2024-06-13 13:41:10,123 [193] conductor.client.automator.task_handler DEBUG    Terminating process: 195
2024-06-13 13:41:10,123 [193] conductor.client.automator.task_handler DEBUG    Terminating process: 196
2024-06-13 13:41:10,123 [193] conductor.client.automator.task_handler DEBUG    Terminating process: 197
2024-06-13 13:41:10,123 [193] conductor.client.automator.task_handler DEBUG    Terminating process: 198
2024-06-13 13:41:10,123 [193] conductor.client.automator.task_handler DEBUG    Terminating process: 199
2024-06-13 13:41:10,123 [193] conductor.client.automator.task_handler DEBUG    Terminating process: 200
2024-06-13 13:41:10,123 [193] conductor.client.automator.task_handler DEBUG    Terminating process: 201
2024-06-13 13:41:10,123 [193] conductor.client.automator.task_handler DEBUG    Terminating process: 202
2024-06-13 13:41:10,124 [193] conductor.client.automator.task_handler DEBUG    Terminating process: 203
2024-06-13 13:41:10,124 [193] conductor.client.automator.task_handler DEBUG    Terminating process: 204
2024-06-13 13:41:10,124 [193] conductor.client.automator.task_handler DEBUG    Terminating process: 205
2024-06-13 13:41:10,124 [193] conductor.client.automator.task_handler DEBUG    Terminating process: 206
2024-06-13 13:41:10,124 [193] conductor.client.automator.task_handler INFO     Stopped worker processes...

With regards to the CPU utilization, we have given the pod enough resources based on the metrics from the pod such that the CPU limit shouldn't be an issue as shown in this graph. Right now we are allowing the pod to utilize 1/5 of a CPU but the pod never exceeds this limit. However, that being said, I increased the pod to 4 CPUs and ran it for a short period of time and still see the same results.

image Before increasing CPU limits

image After increasing CPU limits to 4 cpus

With regards to different version of the conductor-python-sdk, we have tried going back to 1.1.4 but still see the same issues. For the Python version itself, I had not yet tried downgrading from 3.11 to 3.10. I just tried that and no change. I also tried using 3.12 and have the same results.

image Using python 3.10.14

image Using python 3.12.4

Please let me know if there is anything else I can provide to assist!

c4lm commented 5 months ago

@ryorke1 having a bit of a replication crisis over here

Using my compose file, memory usage consistently stays under 97Mb (cpu under 10%) according to docker stats if I let it run for a while - that is even lower than when running locally on my machine! I also did a bunch of runs with memray locally again

image

I can see the small memory RSS increase, but not sure if it's indicative of anything since memory was not bounded. At best this memory graph of one of the forked worker processes might serve as weak evidence that there is a small native memory leak when running on my Mac (which does not happen when running in docker), highest peak was 8mb higher than the starting peak, but Python heap was stable, it changed of course, but the peaks were the same, like 380Kb. Highest total amount of memory attributed to a line was 108 KiB (I ran memray with --trace-python-allocators and with -Xdev on python3).
────────────────────────────────────────
### Explore the material
**1.** Please copy the thread excerpt starting at "Using my compose" and ending at "-Xdev on python3).", changing "memray" to "the profiler".
**2.** Answer these questions from the thread excerpt:
(a) To which conductor-python-sdk version did they try going back?
(b) What share of a CPU is the pod currently allowed to use?
(c) Under what memory level does usage stay with the compose file, according to docker stats?
The material here comes from a different source than the thread excerpt.

### The data
────────────────────────────────────────
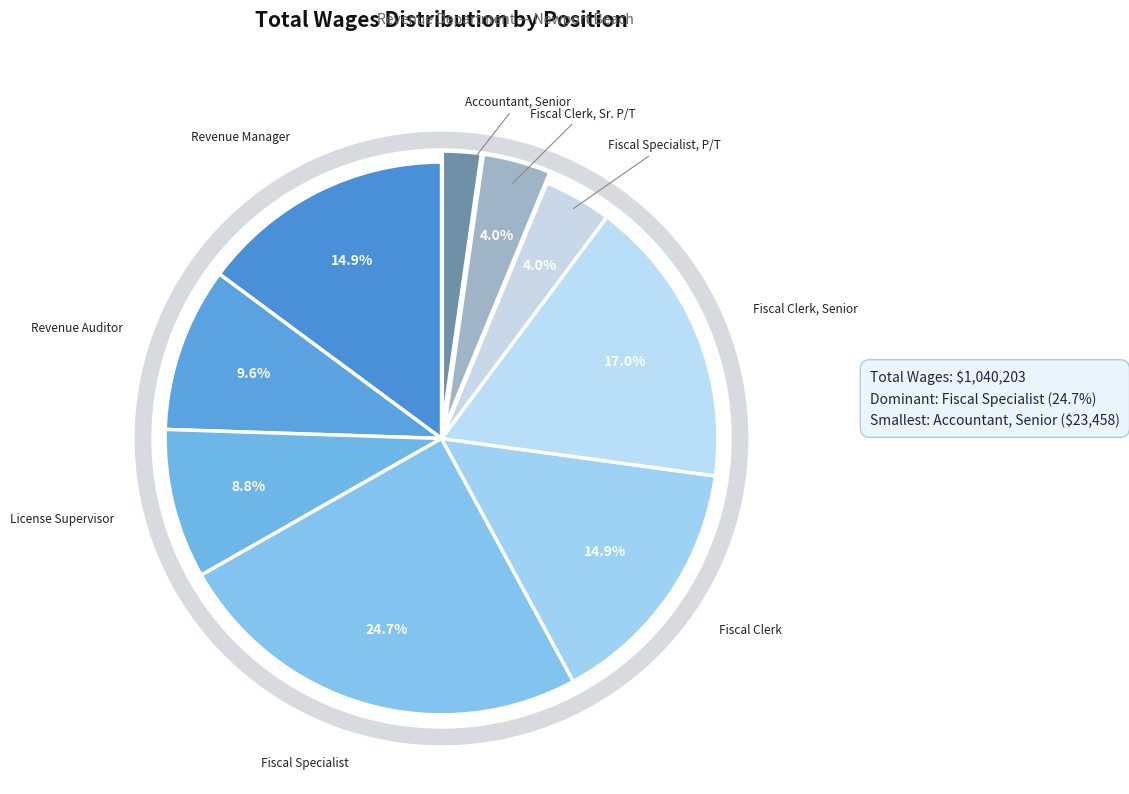

To the nearest percent, what is the combined percentage of Fiscal Clerk and License Supervisor?

24%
────────────────────────────────────────
### Solutions per task
**1.**
Using my compose file, memory usage consistently stays under 97Mb (cpu under 10%) according to docker stats if I let it run for a while - that is even lower than when running locally on my machine! I also did a bunch of runs with the profiler locally again

image

I can see the small memory RSS increase, but not sure if it's indicative of anything since memory was not bounded. At best this memory graph of one of the forked worker processes might serve as weak evidence that there is a small native memory leak when running on my Mac (which does not happen when running in docker), highest peak was 8mb higher than the starting peak, but Python heap was stable, it changed of course, but the peaks were the same, like 380Kb. Highest total amount of memory attributed to a line was 108 KiB (I ran the profiler with --trace-python-allocators and with -Xdev on python3).

**2.**
(a) 1.1.4
(b) 1/5 of a CPU
(c) 97Mb